━━ Supplied material ━━
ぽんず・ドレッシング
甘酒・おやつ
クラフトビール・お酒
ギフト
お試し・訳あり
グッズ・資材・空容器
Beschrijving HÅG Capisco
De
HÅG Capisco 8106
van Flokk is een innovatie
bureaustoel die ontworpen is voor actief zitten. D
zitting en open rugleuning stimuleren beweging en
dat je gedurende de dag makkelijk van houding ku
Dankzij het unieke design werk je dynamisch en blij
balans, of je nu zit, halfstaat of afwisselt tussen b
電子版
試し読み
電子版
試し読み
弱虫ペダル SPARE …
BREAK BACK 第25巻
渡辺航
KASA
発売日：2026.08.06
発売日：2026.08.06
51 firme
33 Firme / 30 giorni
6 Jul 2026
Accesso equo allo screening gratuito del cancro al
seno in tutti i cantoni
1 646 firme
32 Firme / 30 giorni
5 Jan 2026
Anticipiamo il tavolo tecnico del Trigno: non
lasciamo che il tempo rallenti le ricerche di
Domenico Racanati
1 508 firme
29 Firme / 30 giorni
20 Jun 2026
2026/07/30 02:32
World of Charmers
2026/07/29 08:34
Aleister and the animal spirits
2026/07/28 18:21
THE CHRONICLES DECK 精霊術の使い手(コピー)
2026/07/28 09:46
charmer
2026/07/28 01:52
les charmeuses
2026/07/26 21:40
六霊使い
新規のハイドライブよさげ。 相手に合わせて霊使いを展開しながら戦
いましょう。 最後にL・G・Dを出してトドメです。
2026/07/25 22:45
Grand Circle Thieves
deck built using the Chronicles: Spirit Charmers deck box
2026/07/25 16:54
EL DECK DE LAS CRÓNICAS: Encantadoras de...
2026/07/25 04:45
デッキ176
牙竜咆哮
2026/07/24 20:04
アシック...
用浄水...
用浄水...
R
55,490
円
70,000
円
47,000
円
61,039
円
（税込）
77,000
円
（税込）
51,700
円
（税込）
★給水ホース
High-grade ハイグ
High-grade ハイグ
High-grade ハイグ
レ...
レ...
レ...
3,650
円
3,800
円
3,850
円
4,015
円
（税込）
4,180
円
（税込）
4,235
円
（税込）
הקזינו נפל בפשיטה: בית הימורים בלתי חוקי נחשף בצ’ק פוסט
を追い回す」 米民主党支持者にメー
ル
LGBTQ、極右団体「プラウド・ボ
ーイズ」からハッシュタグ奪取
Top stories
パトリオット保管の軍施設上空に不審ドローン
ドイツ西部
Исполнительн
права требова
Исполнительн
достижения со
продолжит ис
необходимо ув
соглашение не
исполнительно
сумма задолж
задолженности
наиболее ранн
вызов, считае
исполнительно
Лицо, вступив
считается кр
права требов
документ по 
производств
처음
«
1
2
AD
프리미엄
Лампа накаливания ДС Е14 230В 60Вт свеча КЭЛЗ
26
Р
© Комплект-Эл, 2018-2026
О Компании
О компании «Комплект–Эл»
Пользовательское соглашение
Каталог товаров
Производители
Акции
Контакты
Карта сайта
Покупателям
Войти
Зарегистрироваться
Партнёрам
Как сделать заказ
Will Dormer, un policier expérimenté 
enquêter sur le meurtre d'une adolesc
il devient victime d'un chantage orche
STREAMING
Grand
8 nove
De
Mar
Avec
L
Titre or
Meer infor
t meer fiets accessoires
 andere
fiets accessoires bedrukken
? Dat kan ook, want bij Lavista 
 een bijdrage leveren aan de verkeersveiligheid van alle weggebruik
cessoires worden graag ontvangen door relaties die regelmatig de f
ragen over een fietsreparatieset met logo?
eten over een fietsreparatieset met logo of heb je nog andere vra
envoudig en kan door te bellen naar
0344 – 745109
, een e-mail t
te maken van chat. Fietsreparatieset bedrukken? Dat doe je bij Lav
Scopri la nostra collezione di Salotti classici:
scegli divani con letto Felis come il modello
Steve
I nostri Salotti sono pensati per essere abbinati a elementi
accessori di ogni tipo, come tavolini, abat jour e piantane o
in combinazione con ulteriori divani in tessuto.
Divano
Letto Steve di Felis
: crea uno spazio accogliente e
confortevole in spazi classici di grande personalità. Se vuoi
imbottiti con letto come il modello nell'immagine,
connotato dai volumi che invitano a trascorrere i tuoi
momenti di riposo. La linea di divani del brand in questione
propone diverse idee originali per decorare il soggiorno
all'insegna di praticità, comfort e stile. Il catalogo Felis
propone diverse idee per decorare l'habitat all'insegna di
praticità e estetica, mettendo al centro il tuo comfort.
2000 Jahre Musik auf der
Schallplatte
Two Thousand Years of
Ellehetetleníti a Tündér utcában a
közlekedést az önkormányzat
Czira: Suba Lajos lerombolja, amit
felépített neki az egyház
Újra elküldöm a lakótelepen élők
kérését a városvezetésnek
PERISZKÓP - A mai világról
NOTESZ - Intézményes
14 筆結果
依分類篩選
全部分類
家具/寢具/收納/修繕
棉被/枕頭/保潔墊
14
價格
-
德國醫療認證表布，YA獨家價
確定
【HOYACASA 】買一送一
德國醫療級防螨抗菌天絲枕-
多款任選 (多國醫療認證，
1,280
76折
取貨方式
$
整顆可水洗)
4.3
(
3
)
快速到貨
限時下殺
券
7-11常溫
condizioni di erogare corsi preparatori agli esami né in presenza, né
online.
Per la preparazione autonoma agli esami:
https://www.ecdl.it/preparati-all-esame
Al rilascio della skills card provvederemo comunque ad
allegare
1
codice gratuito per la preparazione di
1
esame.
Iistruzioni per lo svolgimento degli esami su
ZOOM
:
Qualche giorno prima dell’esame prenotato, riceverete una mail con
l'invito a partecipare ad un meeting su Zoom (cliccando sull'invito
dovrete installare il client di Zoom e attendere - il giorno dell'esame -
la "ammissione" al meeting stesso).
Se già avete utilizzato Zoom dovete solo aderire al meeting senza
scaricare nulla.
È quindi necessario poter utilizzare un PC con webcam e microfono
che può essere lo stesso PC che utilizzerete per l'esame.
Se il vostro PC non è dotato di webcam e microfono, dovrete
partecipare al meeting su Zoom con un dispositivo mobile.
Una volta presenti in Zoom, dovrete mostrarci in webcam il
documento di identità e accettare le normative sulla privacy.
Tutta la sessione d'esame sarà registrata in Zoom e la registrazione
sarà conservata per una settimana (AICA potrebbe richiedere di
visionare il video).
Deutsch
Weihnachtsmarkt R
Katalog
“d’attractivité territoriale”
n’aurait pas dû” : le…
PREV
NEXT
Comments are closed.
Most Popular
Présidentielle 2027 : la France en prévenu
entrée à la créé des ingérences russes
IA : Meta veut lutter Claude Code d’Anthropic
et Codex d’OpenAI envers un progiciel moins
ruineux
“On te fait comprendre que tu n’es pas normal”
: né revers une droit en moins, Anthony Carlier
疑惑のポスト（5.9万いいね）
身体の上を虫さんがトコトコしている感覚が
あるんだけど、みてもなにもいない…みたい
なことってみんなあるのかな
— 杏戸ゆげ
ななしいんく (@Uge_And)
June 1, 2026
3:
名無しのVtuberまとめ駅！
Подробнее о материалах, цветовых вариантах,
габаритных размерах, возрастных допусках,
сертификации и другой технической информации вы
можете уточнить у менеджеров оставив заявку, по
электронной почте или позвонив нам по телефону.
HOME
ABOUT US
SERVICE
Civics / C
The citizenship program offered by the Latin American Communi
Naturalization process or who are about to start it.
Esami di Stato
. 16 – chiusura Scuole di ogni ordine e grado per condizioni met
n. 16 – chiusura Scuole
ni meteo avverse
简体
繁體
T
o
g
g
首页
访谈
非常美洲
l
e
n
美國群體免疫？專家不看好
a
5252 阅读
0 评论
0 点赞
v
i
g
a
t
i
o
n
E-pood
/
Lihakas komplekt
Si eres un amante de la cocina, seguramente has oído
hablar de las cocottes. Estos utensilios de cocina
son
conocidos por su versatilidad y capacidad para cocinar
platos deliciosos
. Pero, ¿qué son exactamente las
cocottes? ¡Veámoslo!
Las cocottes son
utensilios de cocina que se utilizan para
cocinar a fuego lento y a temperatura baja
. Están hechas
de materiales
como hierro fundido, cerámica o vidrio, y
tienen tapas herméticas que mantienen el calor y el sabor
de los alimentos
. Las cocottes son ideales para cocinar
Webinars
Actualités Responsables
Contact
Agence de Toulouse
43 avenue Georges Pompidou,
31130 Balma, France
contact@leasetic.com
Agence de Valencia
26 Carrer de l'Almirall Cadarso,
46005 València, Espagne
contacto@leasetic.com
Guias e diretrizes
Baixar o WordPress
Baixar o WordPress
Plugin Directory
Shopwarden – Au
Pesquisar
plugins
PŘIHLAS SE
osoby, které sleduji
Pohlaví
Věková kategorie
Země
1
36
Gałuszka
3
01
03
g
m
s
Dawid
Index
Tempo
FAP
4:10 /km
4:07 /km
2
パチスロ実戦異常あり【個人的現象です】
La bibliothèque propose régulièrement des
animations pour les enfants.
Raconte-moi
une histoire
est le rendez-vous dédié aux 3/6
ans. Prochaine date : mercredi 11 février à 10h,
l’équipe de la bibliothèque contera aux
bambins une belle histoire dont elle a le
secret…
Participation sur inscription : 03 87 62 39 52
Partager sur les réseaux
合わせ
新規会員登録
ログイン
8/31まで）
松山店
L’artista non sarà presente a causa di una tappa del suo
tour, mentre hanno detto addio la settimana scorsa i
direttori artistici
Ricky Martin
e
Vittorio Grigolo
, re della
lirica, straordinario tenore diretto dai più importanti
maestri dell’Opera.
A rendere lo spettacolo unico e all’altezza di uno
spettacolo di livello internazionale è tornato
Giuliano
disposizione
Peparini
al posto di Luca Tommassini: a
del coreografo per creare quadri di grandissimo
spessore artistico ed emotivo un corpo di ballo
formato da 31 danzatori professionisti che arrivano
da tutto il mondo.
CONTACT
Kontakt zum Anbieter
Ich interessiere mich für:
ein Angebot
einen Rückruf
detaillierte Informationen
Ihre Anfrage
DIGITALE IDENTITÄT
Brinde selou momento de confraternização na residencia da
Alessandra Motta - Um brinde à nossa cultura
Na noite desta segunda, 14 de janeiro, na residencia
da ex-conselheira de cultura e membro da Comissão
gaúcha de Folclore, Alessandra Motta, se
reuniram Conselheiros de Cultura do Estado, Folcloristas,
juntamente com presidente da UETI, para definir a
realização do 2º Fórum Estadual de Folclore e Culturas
━━━
▸ **Exercise details**
Output the line containing "gaúcha de Folclore, Alessandra Motta, se" and every line after it through the final line of the records above, exactly as written and nothing else.

▸ **Answer to the problem**
gaúcha de Folclore, Alessandra Motta, se
reuniram Conselheiros de Cultura do Estado, Folcloristas,
juntamente com presidente da UETI, para definir a
realização do 2º Fórum Estadual de Folclore e Culturas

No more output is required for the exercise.